This is odd. must be tied to the relatively aggressive VPM settin (2/3).. on my 100m+ (330'+) dives with 2-3 hr RT I see my first stops at 50mish(160'is) with a GFlo of 40 or even 50..
VPM (from planning on PC) should more demand a stop comparable to GFlo 10-25 range which then again should be deeper like mid to low 50s (180'ish)
...
130' is a deep stop.. a VPM or GF profile that gives you a 130' stop would with a pure Bühlmann let you likely get up to the range of 70'.. so starting at roughly double the depth is deep.. But yes it is not a depth one would place a Pyle stop those would be deeper..
 
My personal move away from deep stops was based upon several years of personal testing during Innerspace by the Dan Docs performing a multi year trans thoracic echo cardiogram bubble test on me. As I eventually moved from an 15/85 GF with Pyle Stops, to what eventually became 40/70 GF, my bubble scores decreased significantly. For me personally, this was a real eye opener and was all of the personal proof I needed. We can argue all we want about whether bubbles in the heart are a perfect indicator of DCS stress or not, but they can't be good for you! :) I am further comforted by the fact that the most current, widely recognized consensus within the decompression scientific community points towards the direction in which I have moved.
Hello Randy,

With your study, were there any particular milestones in how you changed things which could indicate the relative importance of having removed the Pyle stop, to raising GF Low versus lowering GF high to the substantial reduction in your bubble scores.

It is results on one diver for a particular set of dives so can't be extrapolated to be representative of all divers, but it would still be interesting information to know.

Did any other divers achieve similar results from changing their model parameters?

I assume the test results will be in the DAN database so should provide some quality data for decompression model evaluation purposes.

Thanks,
Tony
 
Did any other divers achieve similar results from changing their model parameters?

Six years ago I went to a talk by Andrew Fock in which he presented the results of the NEDU and a French study, and explained that deeps stops may not be all that they were cracked up to be.

This seemed reasonable enough, so I figured I'd increase my low GF by 10 every year and see.

This was an easy enough decision because I had little deco behind me, all on OC at 30/80, and none on rebreather, so I had no personal experience of "deco that works for me". I did however, because of all the online talk, sort of expect that this would end up in the chamber.

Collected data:
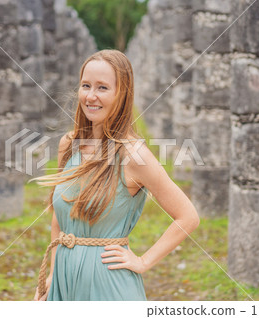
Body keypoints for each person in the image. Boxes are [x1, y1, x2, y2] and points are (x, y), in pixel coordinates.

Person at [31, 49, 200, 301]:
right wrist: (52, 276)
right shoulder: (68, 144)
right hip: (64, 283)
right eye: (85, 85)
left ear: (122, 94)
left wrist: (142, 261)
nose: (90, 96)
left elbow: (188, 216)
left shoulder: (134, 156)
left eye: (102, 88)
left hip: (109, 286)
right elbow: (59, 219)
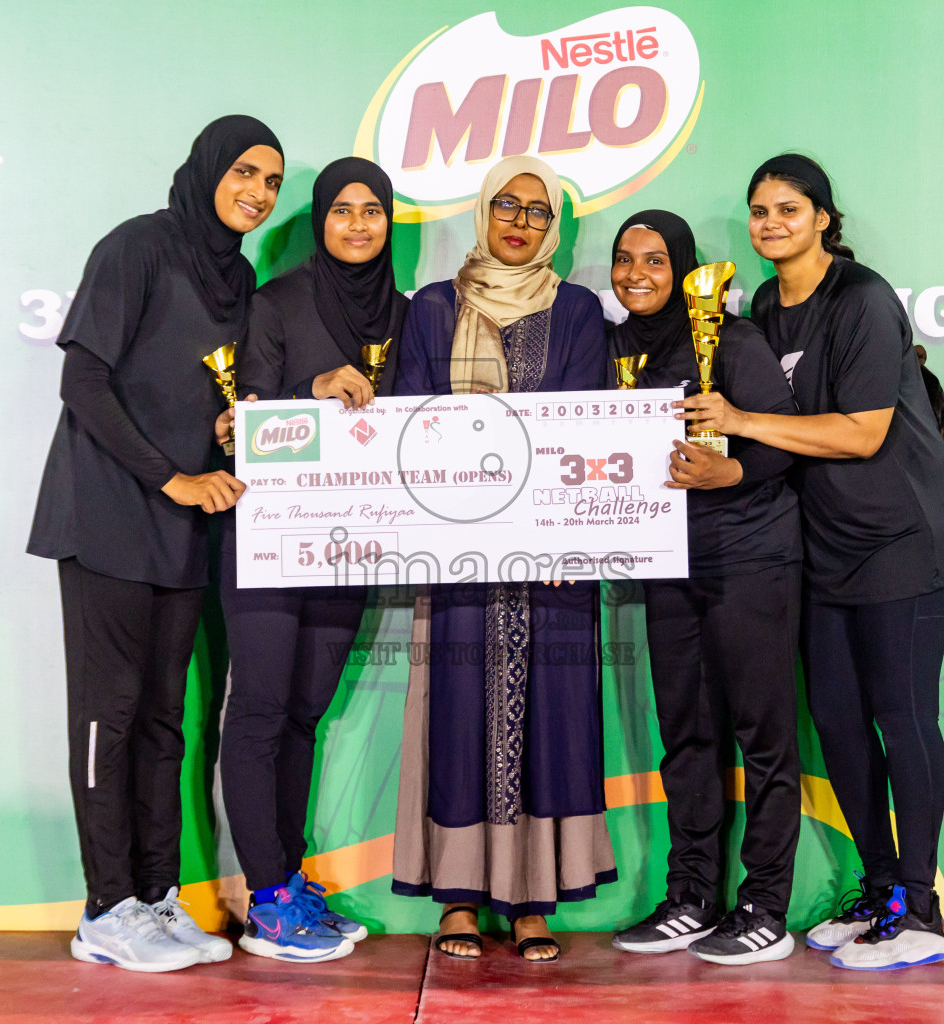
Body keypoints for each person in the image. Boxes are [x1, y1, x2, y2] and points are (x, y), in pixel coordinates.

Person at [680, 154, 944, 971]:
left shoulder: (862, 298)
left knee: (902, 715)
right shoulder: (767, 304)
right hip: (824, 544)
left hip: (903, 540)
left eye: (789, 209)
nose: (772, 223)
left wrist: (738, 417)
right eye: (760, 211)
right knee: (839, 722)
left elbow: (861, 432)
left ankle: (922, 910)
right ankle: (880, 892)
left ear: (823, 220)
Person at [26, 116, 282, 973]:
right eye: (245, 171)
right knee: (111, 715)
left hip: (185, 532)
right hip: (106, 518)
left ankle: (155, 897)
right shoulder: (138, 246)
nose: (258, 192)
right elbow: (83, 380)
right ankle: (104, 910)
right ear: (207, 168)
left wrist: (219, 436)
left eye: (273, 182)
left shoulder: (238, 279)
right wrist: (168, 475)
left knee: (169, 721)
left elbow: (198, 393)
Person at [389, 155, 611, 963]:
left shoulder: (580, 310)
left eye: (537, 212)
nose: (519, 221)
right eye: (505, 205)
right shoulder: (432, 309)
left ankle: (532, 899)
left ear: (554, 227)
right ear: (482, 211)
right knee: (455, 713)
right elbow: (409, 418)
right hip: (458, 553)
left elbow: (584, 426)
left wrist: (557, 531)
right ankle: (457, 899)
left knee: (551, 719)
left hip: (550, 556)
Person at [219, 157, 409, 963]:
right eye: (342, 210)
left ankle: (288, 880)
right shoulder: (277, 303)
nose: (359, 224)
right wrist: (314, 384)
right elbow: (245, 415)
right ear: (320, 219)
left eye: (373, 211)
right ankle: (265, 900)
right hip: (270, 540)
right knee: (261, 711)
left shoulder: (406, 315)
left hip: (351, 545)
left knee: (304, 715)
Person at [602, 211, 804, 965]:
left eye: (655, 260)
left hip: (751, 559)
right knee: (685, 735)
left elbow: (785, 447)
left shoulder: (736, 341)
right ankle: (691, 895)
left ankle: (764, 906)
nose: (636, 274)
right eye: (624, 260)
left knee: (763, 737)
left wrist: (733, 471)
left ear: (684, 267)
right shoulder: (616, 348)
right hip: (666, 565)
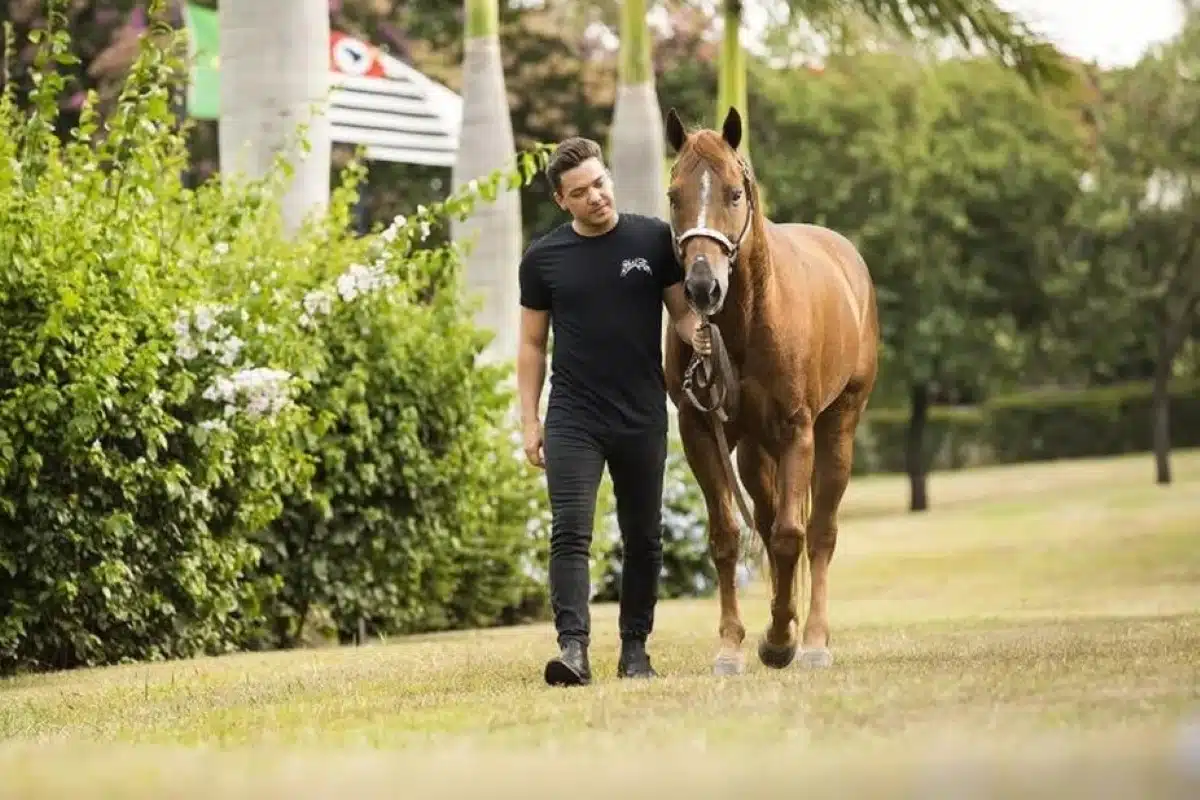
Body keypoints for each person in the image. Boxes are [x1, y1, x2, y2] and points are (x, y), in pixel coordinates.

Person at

==

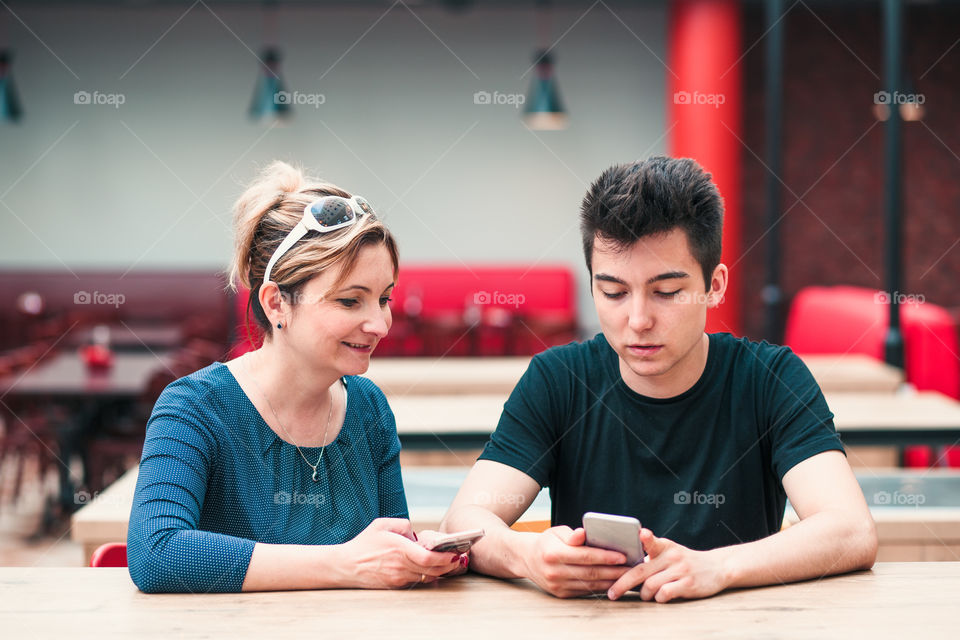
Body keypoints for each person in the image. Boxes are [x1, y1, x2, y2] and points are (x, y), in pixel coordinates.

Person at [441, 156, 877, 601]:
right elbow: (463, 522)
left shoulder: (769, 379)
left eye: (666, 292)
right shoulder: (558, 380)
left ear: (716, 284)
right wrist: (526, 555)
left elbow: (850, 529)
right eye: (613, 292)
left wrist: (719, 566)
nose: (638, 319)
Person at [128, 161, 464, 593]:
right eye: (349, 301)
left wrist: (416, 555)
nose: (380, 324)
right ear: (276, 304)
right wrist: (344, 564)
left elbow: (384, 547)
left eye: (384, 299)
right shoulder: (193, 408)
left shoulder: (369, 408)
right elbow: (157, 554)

**BRIEF:**
Reproduce the passage of the forum discussion on decompression stops from "It is results" up to and including "year and see.", without altering any wording.

**RESPONSE:**
It is results on one diver for a particular set of dives so can't be extrapolated to be representative of all divers, but it would still be interesting information to know.

Did any other divers achieve similar results from changing their model parameters?

I assume the test results will be in the DAN database so should provide some quality data for decompression model evaluation purposes.

Thanks,
Tony
 
Did any other divers achieve similar results from changing their model parameters?

Six years ago I went to a talk by Andrew Fock in which he presented the results of the NEDU and a French study, and explained that deeps stops may not be all that they were cracked up to be.

This seemed reasonable enough, so I figured I'd increase my low GF by 10 every year and see.